Extract, in full, the lines below, beginning at the first and ending with the line that contains "prevazute cu fermoare.". Pictures do not belong in the copy.
Segment Start: DATA LISTING
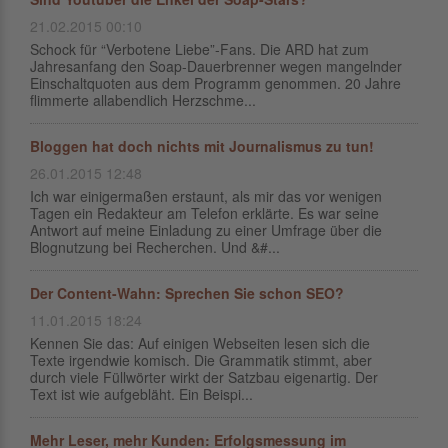
21.02.2015 00:10
Schock für “Verbotene Liebe”-Fans. Die ARD hat zum
Jahresanfang den Soap-Dauerbrenner wegen mangelnder
Einschaltquoten aus dem Programm genommen. 20 Jahre
flimmerte allabendlich Herzschme...
Bloggen hat doch nichts mit Journalismus zu tun!
26.01.2015 12:48
Ich war einigermaßen erstaunt, als mir das vor wenigen
Tagen ein Redakteur am Telefon erklärte. Es war seine
Antwort auf meine Einladung zu einer Umfrage über die
Blognutzung bei Recherchen. Und &#...
Der Content-Wahn: Sprechen Sie schon SEO?
11.01.2015 18:24
Kennen Sie das: Auf einigen Webseiten lesen sich die
Texte irgendwie komisch. Die Grammatik stimmt, aber
durch viele Füllwörter wirkt der Satzbau eigenartig. Der
Text ist wie aufgebläht. Ein Beispi...
Mehr Leser, mehr Kunden: Erfolgsmessung im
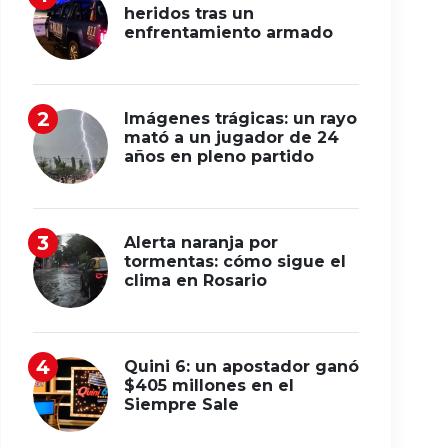
heridos tras un
enfrentamiento armado
Imágenes trágicas: un rayo
mató a un jugador de 24
años en pleno partido
Alerta naranja por
tormentas: cómo sigue el
clima en Rosario
Quini 6: un apostador ganó
$405 millones en el
Siempre Sale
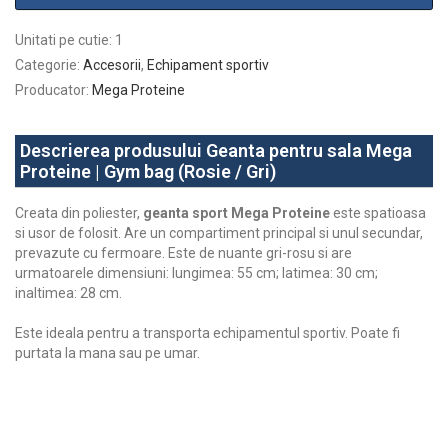
Unitati pe cutie
:
1
Categorie
:
Accesorii
,
Echipament sportiv
Producator
:
Mega Proteine
Descrierea produsului Geanta pentru sala Mega
Proteine | Gym bag (Rosie / Gri)
Creata din poliester,
geanta sport Mega Proteine
este spatioasa
si usor de folosit. Are un compartiment principal si unul secundar,
prevazute cu fermoare. Este de nuante gri-rosu si are
urmatoarele dimensiuni: lungimea: 55 cm; latimea: 30 cm;
inaltimea: 28 cm.
Este ideala pentru a transporta echipamentul sportiv. Poate fi
purtata la mana sau pe umar.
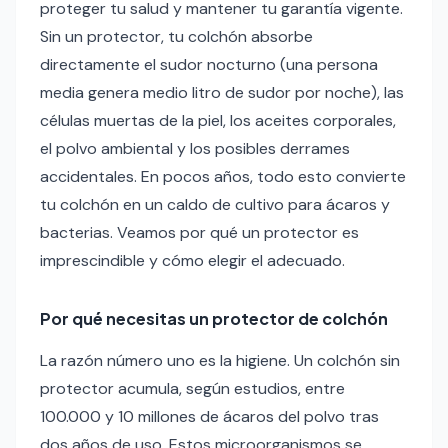
proteger tu salud y mantener tu garantía vigente.
Sin un protector, tu colchón absorbe
directamente el sudor nocturno (una persona
media genera medio litro de sudor por noche), las
células muertas de la piel, los aceites corporales,
el polvo ambiental y los posibles derrames
accidentales. En pocos años, todo esto convierte
tu colchón en un caldo de cultivo para ácaros y
bacterias. Veamos por qué un protector es
imprescindible y cómo elegir el adecuado.
Por qué necesitas un protector de colchón
La razón número uno es la higiene. Un colchón sin
protector acumula, según estudios, entre
100.000 y 10 millones de ácaros del polvo tras
dos años de uso. Estos microorganismos se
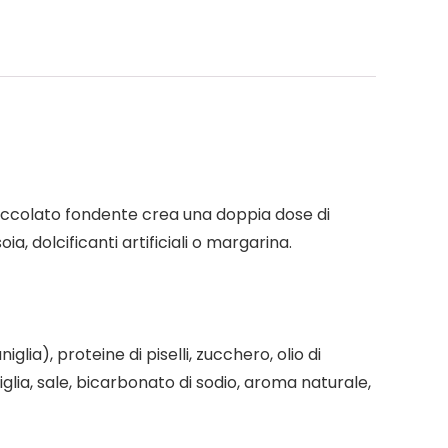
cioccolato fondente crea una doppia dose di
, dolcificanti artificiali o margarina.
ia), proteine ​​di piselli, zucchero, olio di
iglia, sale, bicarbonato di sodio, aroma naturale,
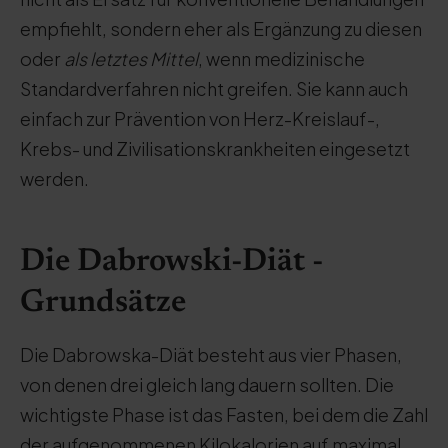
empfiehlt, sondern eher als Ergänzung zu diesen
oder
als letztes Mittel
, wenn medizinische
Standardverfahren nicht greifen. Sie kann auch
einfach zur Prävention von Herz-Kreislauf-,
Krebs- und Zivilisationskrankheiten eingesetzt
werden.
Die Dabrowski-Diät -
Grundsätze
Die Dabrowska-Diät besteht aus vier Phasen,
von denen drei gleich lang dauern sollten. Die
wichtigste Phase ist das Fasten, bei dem die Zahl
der aufgenommenen Kilokalorien auf maximal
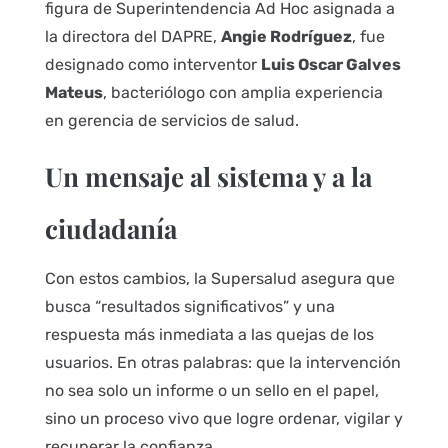
figura de Superintendencia Ad Hoc asignada a
la directora del DAPRE,
Angie Rodríguez
, fue
designado como interventor
Luis Oscar Galves
Mateus
, bacteriólogo con amplia experiencia
en gerencia de servicios de salud.
Un mensaje al sistema y a la
ciudadanía
Con estos cambios, la Supersalud asegura que
busca “resultados significativos” y una
respuesta más inmediata a las quejas de los
usuarios. En otras palabras: que la intervención
no sea solo un informe o un sello en el papel,
sino un proceso vivo que logre ordenar, vigilar y
recuperar la confianza.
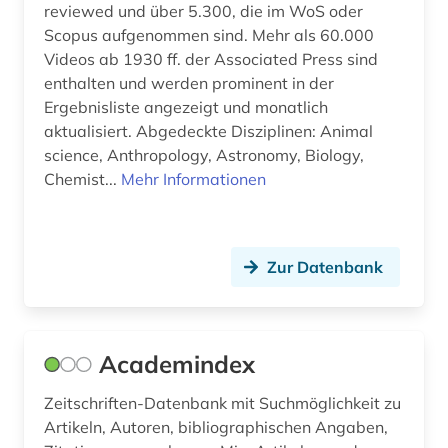
chile (1)
reviewed und über 5.300, die im WoS oder
Scopus aufgenommen sind. Mehr als 60.000
china (9)
Videos ab 1930 ff. der Associated Press sind
enthalten und werden prominent in der
christentum (1)
Ergebnisliste angezeigt und monatlich
commonwealth (8)
aktualisiert. Abgedeckte Disziplinen: Animal
science, Anthropology, Astronomy, Biology,
community currency (1)
Chemist...
Mehr Informationen
computerunterstütztes lernen (1)
corporate governance (1)
Zur Datenbank
corporate social responsibility (1)
costa rica (1)
Academindex
coworking (1)
Zeitschriften-Datenbank mit Suchmöglichkeit zu
cyberkriminalität (1)
Artikeln, Autoren, bibliographischen Angaben,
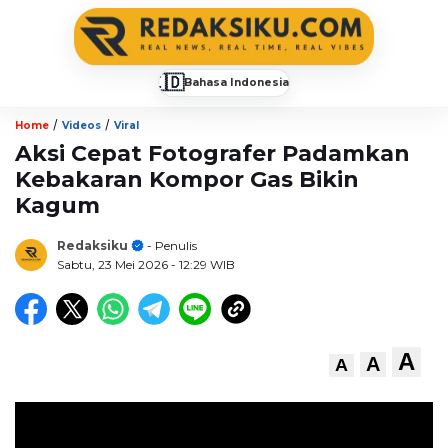
🇮🇩
Bahasa Indonesia
▼
/
/
Home
Videos
Viral
Aksi Cepat Fotografer Padamkan
Kebakaran Kompor Gas Bikin
Kagum
Redaksiku
- Penulis
Sabtu, 23 Mei 2026
- 12:29 WIB
A
A
A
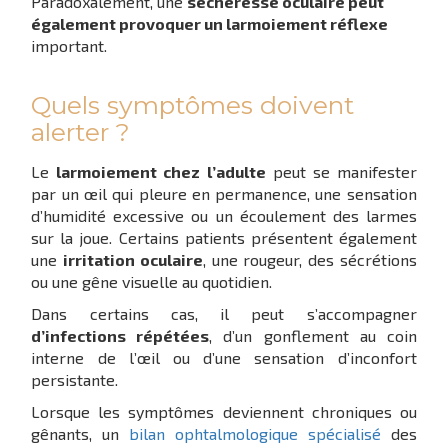
Paradoxalement, une
sécheresse oculaire peut
également provoquer un larmoiement réflexe
important.
Quels symptômes doivent
alerter ?
Le
larmoiement chez l’adulte
peut se manifester
par un œil qui pleure en permanence, une sensation
d’humidité excessive ou un écoulement des larmes
sur la joue. Certains patients présentent également
une
irritation oculaire
, une rougeur, des sécrétions
ou une gêne visuelle au quotidien.
Dans certains cas, il peut s’accompagner
d’infections répétées
, d’un gonflement au coin
interne de l’œil ou d’une sensation d’inconfort
persistante.
Lorsque les symptômes deviennent chroniques ou
gênants, un
bilan ophtalmologique spécialisé
des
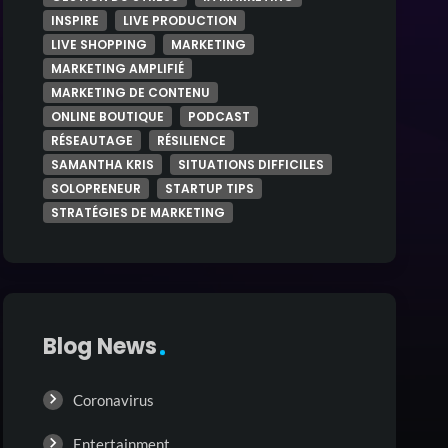
INSPIRE
LIVE PRODUCTION
LIVE SHOPPING
MARKETING
MARKETING AMPLIFIÉ
MARKETING DE CONTENU
ONLINE BOUTIQUE
PODCAST
RÉSEAUTAGE
RÉSILIENCE
SAMANTHA KRIS
SITUATIONS DIFFICILES
SOLOPRENEUR
STARTUP TIPS
STRATÉGIES DE MARKETING
Blog News
Coronavirus
Entertainment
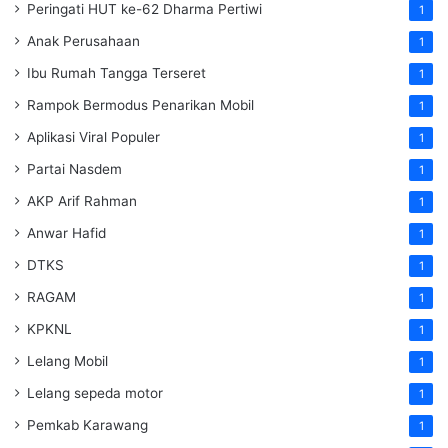
Peringati HUT ke-62 Dharma Pertiwi
1
Anak Perusahaan
1
Ibu Rumah Tangga Terseret
1
Rampok Bermodus Penarikan Mobil
1
Aplikasi Viral Populer
1
Partai Nasdem
1
AKP Arif Rahman
1
Anwar Hafid
1
DTKS
1
RAGAM
1
KPKNL
1
Lelang Mobil
1
Lelang sepeda motor
1
Pemkab Karawang
1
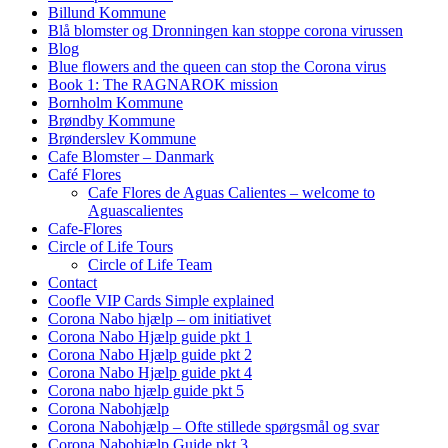
Billund Kommune
Blå blomster og Dronningen kan stoppe corona virussen
Blog
Blue flowers and the queen can stop the Corona virus
Book 1: The RAGNAROK mission
Bornholm Kommune
Brøndby Kommune
Brønderslev Kommune
Cafe Blomster – Danmark
Café Flores
Cafe Flores de Aguas Calientes – welcome to
Aguascalientes
Cafe-Flores
Circle of Life Tours
Circle of Life Team
Contact
Coofle VIP Cards Simple explained
Corona Nabo hjælp – om initiativet
Corona Nabo Hjælp guide pkt 1
Corona Nabo Hjælp guide pkt 2
Corona Nabo Hjælp guide pkt 4
Corona nabo hjælp guide pkt 5
Corona Nabohjælp
Corona Nabohjælp – Ofte stillede spørgsmål og svar
Corona Nabohjælp Guide pkt 3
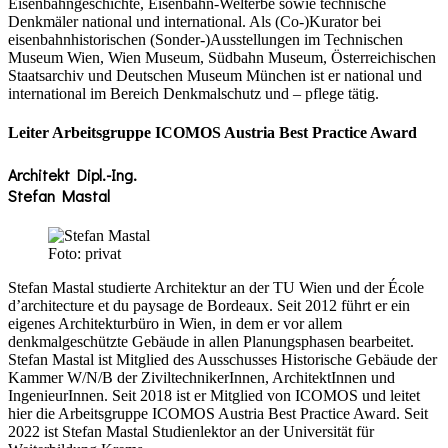
Eisenbahngeschichte, Eisenbahn-Welterbe sowie technische
Denkmäler national und international. Als (Co-)Kurator bei
eisenbahnhistorischen (Sonder-)Ausstellungen im Technischen
Museum Wien, Wien Museum, Südbahn Museum, Österreichischen
Staatsarchiv und Deutschen Museum München ist er national und
international im Bereich Denkmalschutz und – pflege tätig.
Leiter Arbeitsgruppe ICOMOS Austria Best Practice Award
Architekt Dipl.-Ing.
Stefan Mastal
Foto: privat
Stefan Mastal studierte Architektur an der TU Wien und der École
d’architecture et du paysage de Bordeaux. Seit 2012 führt er ein
eigenes Architekturbüro in Wien, in dem er vor allem
denkmalgeschützte Gebäude in allen Planungsphasen bearbeitet.
Stefan Mastal ist Mitglied des Ausschusses Historische Gebäude der
Kammer W/N/B der ZiviltechnikerInnen, ArchitektInnen und
IngenieurInnen. Seit 2018 ist er Mitglied von ICOMOS und leitet
hier die Arbeitsgruppe ICOMOS Austria Best Practice Award. Seit
2022 ist Stefan Mastal Studienlektor an der Universität für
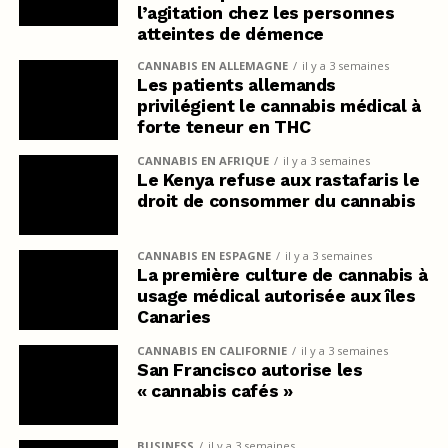
l’agitation chez les personnes
atteintes de démence
CANNABIS EN ALLEMAGNE
il y a 3 semaines
Les patients allemands
privilégient le cannabis médical à
forte teneur en THC
CANNABIS EN AFRIQUE
il y a 3 semaines
Le Kenya refuse aux rastafaris le
droit de consommer du cannabis
CANNABIS EN ESPAGNE
il y a 3 semaines
La première culture de cannabis à
usage médical autorisée aux îles
Canaries
CANNABIS EN CALIFORNIE
il y a 3 semaines
San Francisco autorise les
« cannabis cafés »
BUSINESS
il y a 3 semaines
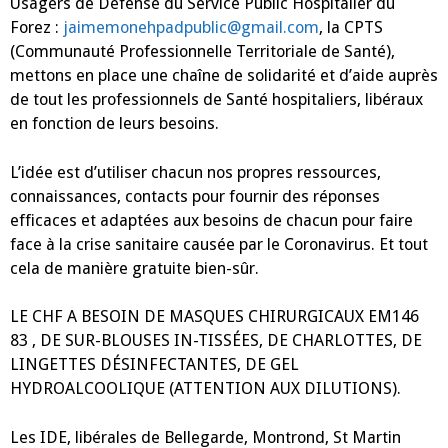
Usagers de Défense du Service Public Hospitalier du
Forez :
jaimemonehpadpublic@gmail.com
, la CPTS
(Communauté Professionnelle Territoriale de Santé),
mettons en place une chaîne de solidarité et d’aide auprès
de tout les professionnels de Santé hospitaliers, libéraux
en fonction de leurs besoins.
L’idée est d’utiliser chacun nos propres ressources,
connaissances, contacts pour fournir des réponses
efficaces et adaptées aux besoins de chacun pour faire
face à la crise sanitaire causée par le Coronavirus. Et tout
cela de manière gratuite bien-sûr.
LE CHF A BESOIN DE MASQUES CHIRURGICAUX EM146
83 , DE SUR-BLOUSES IN-TISSÉES, DE CHARLOTTES, DE
LINGETTES DÉSINFECTANTES, DE GEL
HYDROALCOOLIQUE (ATTENTION AUX DILUTIONS).
Les IDE, libérales de Bellegarde, Montrond, St Martin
Segment End: DATA LISTING
:: REPLY TO THE TASK ::
21.02.2015 00:10
Schock für “Verbotene Liebe”-Fans. Die ARD hat zum
Jahresanfang den Soap-Dauerbrenner wegen mangelnder
Einschaltquoten aus dem Programm genommen. 20 Jahre
flimmerte allabendlich Herzschme...
Bloggen hat doch nichts mit Journalismus zu tun!
26.01.2015 12:48
Ich war einigermaßen erstaunt, als mir das vor wenigen
Tagen ein Redakteur am Telefon erklärte. Es war seine
Antwort auf meine Einladung zu einer Umfrage über die
Blognutzung bei Recherchen. Und &#...
Der Content-Wahn: Sprechen Sie schon SEO?
11.01.2015 18:24
Kennen Sie das: Auf einigen Webseiten lesen sich die
Texte irgendwie komisch. Die Grammatik stimmt, aber
durch viele Füllwörter wirkt der Satzbau eigenartig. Der
Text ist wie aufgebläht. Ein Beispi...
Mehr Leser, mehr Kunden: Erfolgsmessung im
heridos tras un
enfrentamiento armado
Imágenes trágicas: un rayo
mató a un jugador de 24
años en pleno partido
Alerta naranja por
tormentas: cómo sigue el
clima en Rosario
Quini 6: un apostador ganó
$405 millones en el
Siempre Sale
Unitati pe cutie
:
1
Categorie
:
Accesorii
,
Echipament sportiv
Producator
:
Mega Proteine
Descrierea produsului Geanta pentru sala Mega
Proteine | Gym bag (Rosie / Gri)
Creata din poliester,
geanta sport Mega Proteine
este spatioasa
si usor de folosit. Are un compartiment principal si unul secundar,
prevazute cu fermoare. Este de nuante gri-rosu si are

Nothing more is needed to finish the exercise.